» Task goal: Restate, exactly as written, the entries below from the line that holds "ヤーと協力して、6 GHz 帯の Wi-Fi 体験の最適化に" through the line that holds "8. Das gesamte". Pictures are not part of the copy.

(Data excerpts)
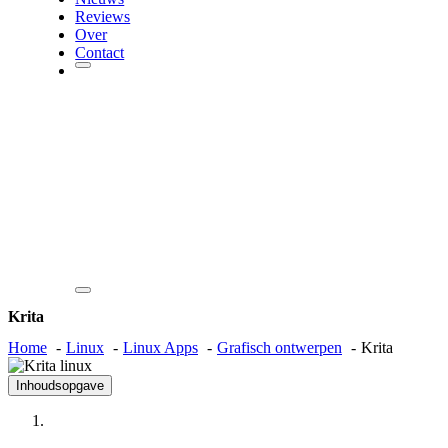
Reviews
Over
Contact
Krita
Home
Linux
Linux Apps
Grafisch ontwerpen
Krita
Inhoudsopgave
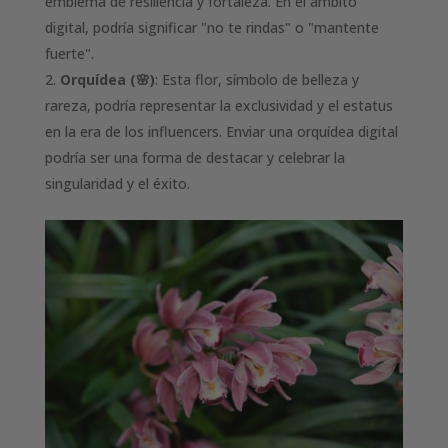
emblema de resiliencia y fortaleza. En el ámbito
digital, podría significar "no te rindas" o "mantente
fuerte".
Orquídea (🌸)
: Esta flor, símbolo de belleza y
rareza, podría representar la exclusividad y el estatus
en la era de los influencers. Enviar una orquídea digital
podría ser una forma de destacar y celebrar la
singularidad y el éxito.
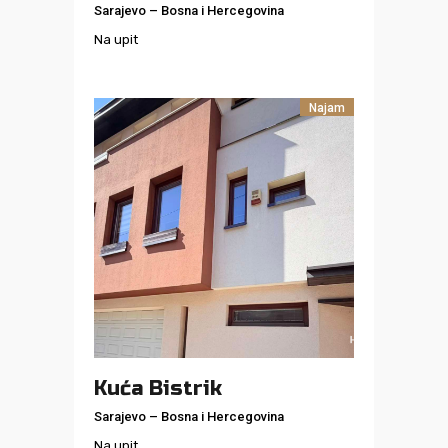
Sarajevo
–
Bosna i Hercegovina
Na upit
Najam
Kuća Bistrik
Sarajevo
–
Bosna i Hercegovina
Na upit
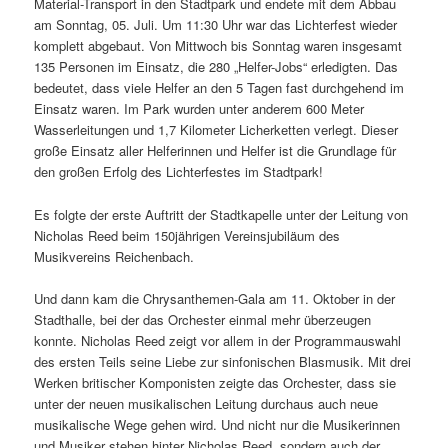
Material-Transport in den Stadtpark und endete mit dem Abbau
am Sonntag, 05. Juli. Um 11:30 Uhr war das Lichterfest wieder
komplett abgebaut. Von Mittwoch bis Sonntag waren insgesamt
135 Personen im Einsatz, die 280 „Helfer-Jobs“ erledigten. Das
bedeutet, dass viele Helfer an den 5 Tagen fast durchgehend im
Einsatz waren. Im Park wurden unter anderem 600 Meter
Wasserleitungen und 1,7 Kilometer Licherketten verlegt. Dieser
große Einsatz aller Helferinnen und Helfer ist die Grundlage für
den großen Erfolg des Lichterfestes im Stadtpark!
Es folgte der erste Auftritt der Stadtkapelle unter der Leitung von
Nicholas Reed beim 150jährigen Vereinsjubiläum des
Musikvereins Reichenbach.
Und dann kam die Chrysanthemen-Gala am 11. Oktober in der
Stadthalle, bei der das Orchester einmal mehr überzeugen
konnte. Nicholas Reed zeigt vor allem in der Programmauswahl
des ersten Teils seine Liebe zur sinfonischen Blasmusik. Mit drei
Werken britischer Komponisten zeigte das Orchester, dass sie
unter der neuen musikalischen Leitung durchaus auch neue
musikalische Wege gehen wird. Und nicht nur die Musikerinnen
und Musiker stehen hinter Nicholas Reed, sondern auch der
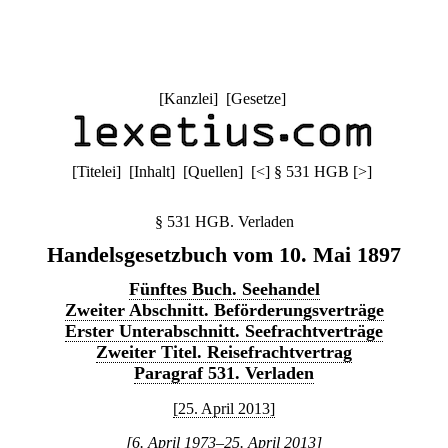
[
Kanzlei
] [
Gesetze
]
[
Titelei
] [
Inhalt
] [
Quellen
]
[
<
]
§ 531 HGB
[
>
]
§ 531 HGB. Verladen
Handelsgesetzbuch vom 10. Mai 1897
Fünftes Buch. Seehandel
Zweiter Abschnitt. Beförderungsverträge
Erster Unterabschnitt. Seefrachtverträge
Zweiter Titel. Reisefrachtvertrag
Paragraf 531. Verladen
[25. April 2013]
[6. April 1973–25. April 2013]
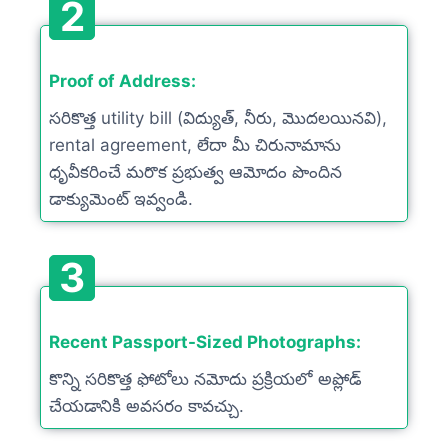
2
Proof of Address:
సరికొత్త utility bill (విద్యుత్, నీరు, మొదలయినవి),
rental agreement, లేదా మీ చిరునామాను
ధృవీకరించే మరొక ప్రభుత్వ ఆమోదం పొందిన
డాక్యుమెంట్ ఇవ్వండి.
3
Recent Passport-Sized Photographs:
కొన్ని సరికొత్త ఫోటోలు నమోదు ప్రక్రియలో అప్లోడ్
చేయడానికి అవసరం కావచ్చు.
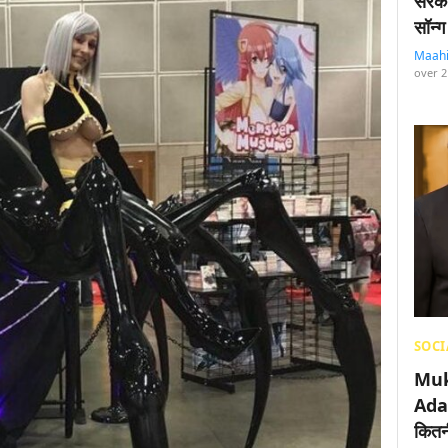
सरका
सॉन्ग
Maah
over 2
SOCI
Muk
Adan
कितनी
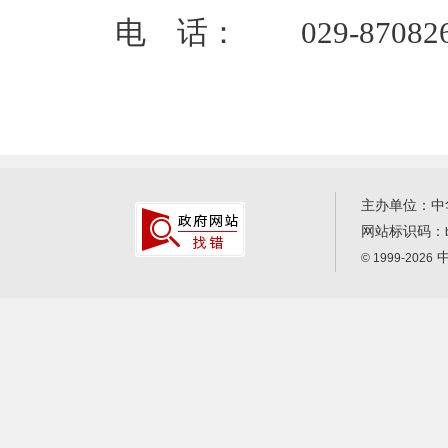
电 话： 029-870826
主办单位：中
网站标识码：
中
© 1999-2026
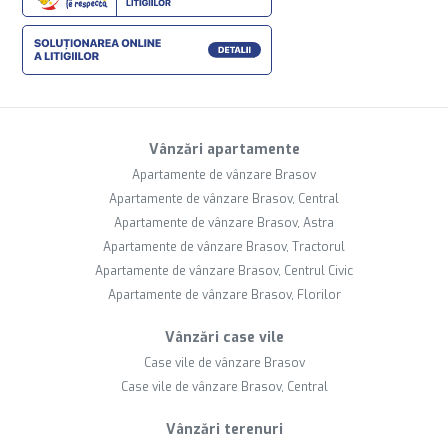
Vânzări apartamente
Apartamente de vânzare Brasov
Apartamente de vânzare Brasov, Central
Apartamente de vânzare Brasov, Astra
Apartamente de vânzare Brasov, Tractorul
Apartamente de vânzare Brasov, Centrul Civic
Apartamente de vânzare Brasov, Florilor
Vânzări case vile
Case vile de vânzare Brasov
Case vile de vânzare Brasov, Central
Vânzări terenuri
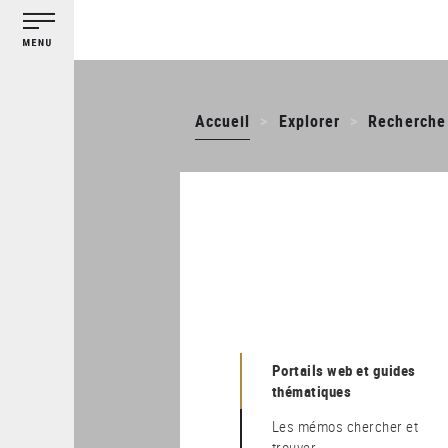
Gestion des cookies
Aller
au
contenu
principal
Accueil
Explorer
Recherche
Portails web et guides
thématiques
Les mémos chercher et
trouver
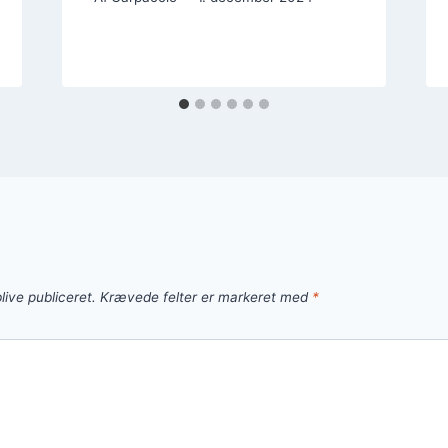
live publiceret.
Krævede felter er markeret med
*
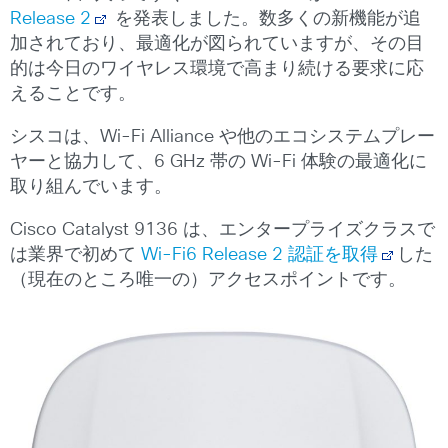
Release 2
を発表しました。数多くの新機能が追
加されており、最適化が図られていますが、その目
的は今日のワイヤレス環境で高まり続ける要求に応
えることです。
シスコは、Wi-Fi Alliance や他のエコシステムプレー
ヤーと協力して、6 GHz 帯の Wi-Fi 体験の最適化に
取り組んでいます。
Cisco Catalyst 9136 は、エンタープライズクラスで
は業界で初めて
Wi-Fi6 Release 2 認証を取得
した
（現在のところ唯一の）アクセスポイントです。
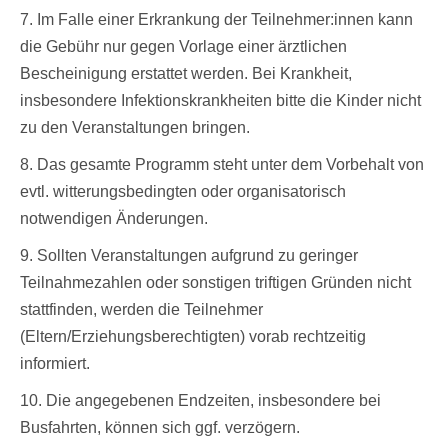
7. Im Falle einer Erkrankung der Teilnehmer:innen kann
die Gebühr nur gegen Vorlage einer ärztlichen
Bescheinigung erstattet werden. Bei Krankheit,
insbesondere Infektionskrankheiten bitte die Kinder nicht
zu den Veranstaltungen bringen.
8. Das gesamte Programm steht unter dem Vorbehalt von
evtl. witterungsbedingten oder organisatorisch
notwendigen Änderungen.
9. Sollten Veranstaltungen aufgrund zu geringer
Teilnahmezahlen oder sonstigen triftigen Gründen nicht
stattfinden, werden die Teilnehmer
(Eltern/Erziehungsberechtigten) vorab rechtzeitig
informiert.
10. Die angegebenen Endzeiten, insbesondere bei
Busfahrten, können sich ggf. verzögern.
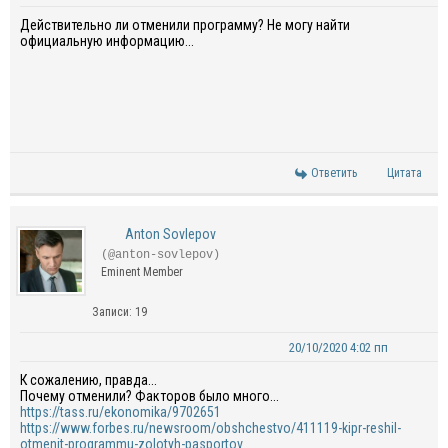
Действительно ли отменили программу? Не могу найти
официальную информацию...
Ответить
Цитата
Anton Sovlepov
(@anton-sovlepov)
Eminent Member
Записи: 19
20/10/2020 4:02 пп
К сожалению, правда...
Почему отменили? Факторов было много...
https://tass.ru/ekonomika/9702651
https://www.forbes.ru/newsroom/obshchestvo/411119-kipr-reshil-
otmenit-programmu-zolotyh-pasportov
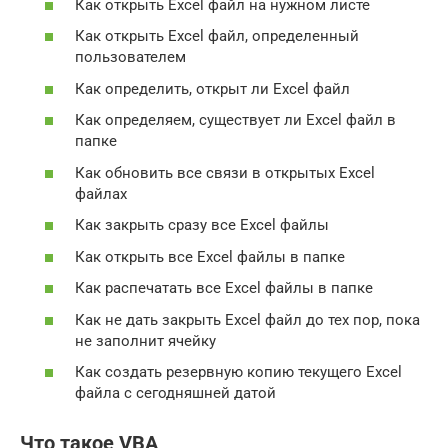
Как открыть Excel файл на нужном листе
Как открыть Excel файл, определенный
пользователем
Как определить, открыт ли Excel файл
Как определяем, существует ли Excel файл в
папке
Как обновить все связи в открытых Excel
файлах
Как закрыть сразу все Excel файлы
Как открыть все Excel файлы в папке
Как распечатать все Excel файлы в папке
Как не дать закрыть Excel файл до тех пор, пока
не заполнит ячейку
Как создать резервную копию текущего Excel
файла с сегодняшней датой
Что такое VBA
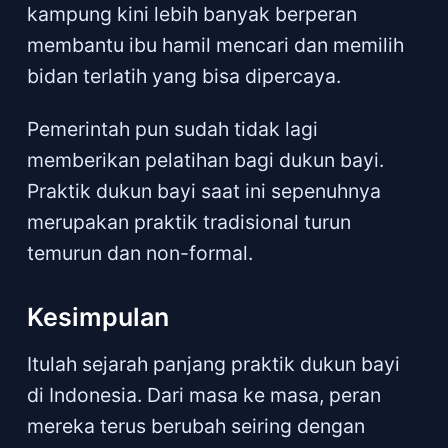
kampung kini lebih banyak berperan
membantu ibu hamil mencari dan memilih
bidan terlatih yang bisa dipercaya.
Pemerintah pun sudah tidak lagi
memberikan pelatihan bagi dukun bayi.
Praktik dukun bayi saat ini sepenuhnya
merupakan praktik tradisional turun
temurun dan non-formal.
Kesimpulan
Itulah sejarah panjang praktik dukun bayi
di Indonesia. Dari masa ke masa, peran
mereka terus berubah seiring dengan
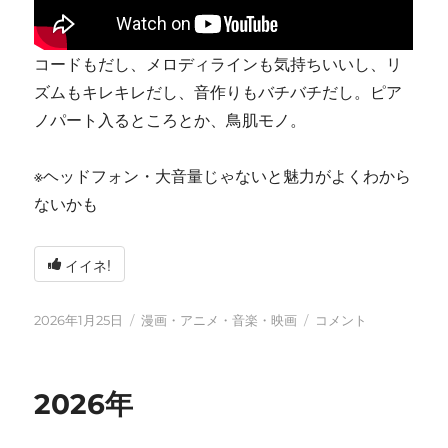
コードもだし、メロディラインも気持ちいいし、リ
ズムもキレキレだし、音作りもバチバチだし。ピア
ノパート入るところとか、鳥肌モノ。
※ヘッドフォン・大音量じゃないと魅力がよくわから
ないかも
イイネ!
投
カ
tn-
2026年1月25日
漫画・アニメ・音楽・映画
コメント
稿
テ
shi
日:
ゴ
(テ
リ
ン
2026年
ー
シ)
天
才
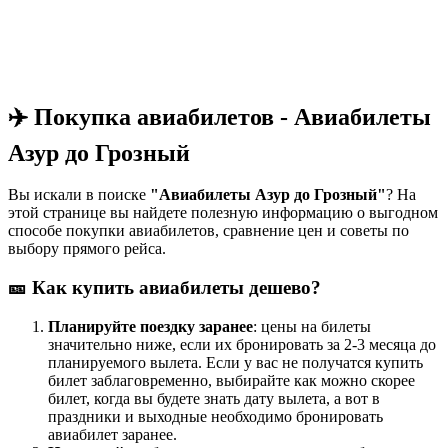
✈️ Покупка авиабилетов - Авиабилеты
Азур до Грозный
Вы искали в поиске
"Авиабилеты Азур до Грозный"
? На
этой странице вы найдете полезную информацию о выгодном
способе покупки авиабилетов, сравнение цен и советы по
выбору прямого рейса.
🎫 Как купить авиабилеты дешево?
Планируйте поездку заранее
: цены на билеты
значительно ниже, если их бронировать за 2-3 месяца до
планируемого вылета. Если у вас не получатся купить
билет заблаговременно, выбирайте как можно скорее
билет, когда вы будете знать дату вылета, а вот в
праздники и выходные необходимо бронировать
авиабилет заранее.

» Answer for this exercise:
ヤーと協力して、6 GHz 帯の Wi-Fi 体験の最適化に
取り組んでいます。
Cisco Catalyst 9136 は、エンタープライズクラスで
は業界で初めて
Wi-Fi6 Release 2 認証を取得
した
（現在のところ唯一の）アクセスポイントです。
7. Im Falle einer Erkrankung der Teilnehmer:innen kann
die Gebühr nur gegen Vorlage einer ärztlichen
Bescheinigung erstattet werden. Bei Krankheit,
insbesondere Infektionskrankheiten bitte die Kinder nicht
zu den Veranstaltungen bringen.
8. Das gesamte Programm steht unter dem Vorbehalt von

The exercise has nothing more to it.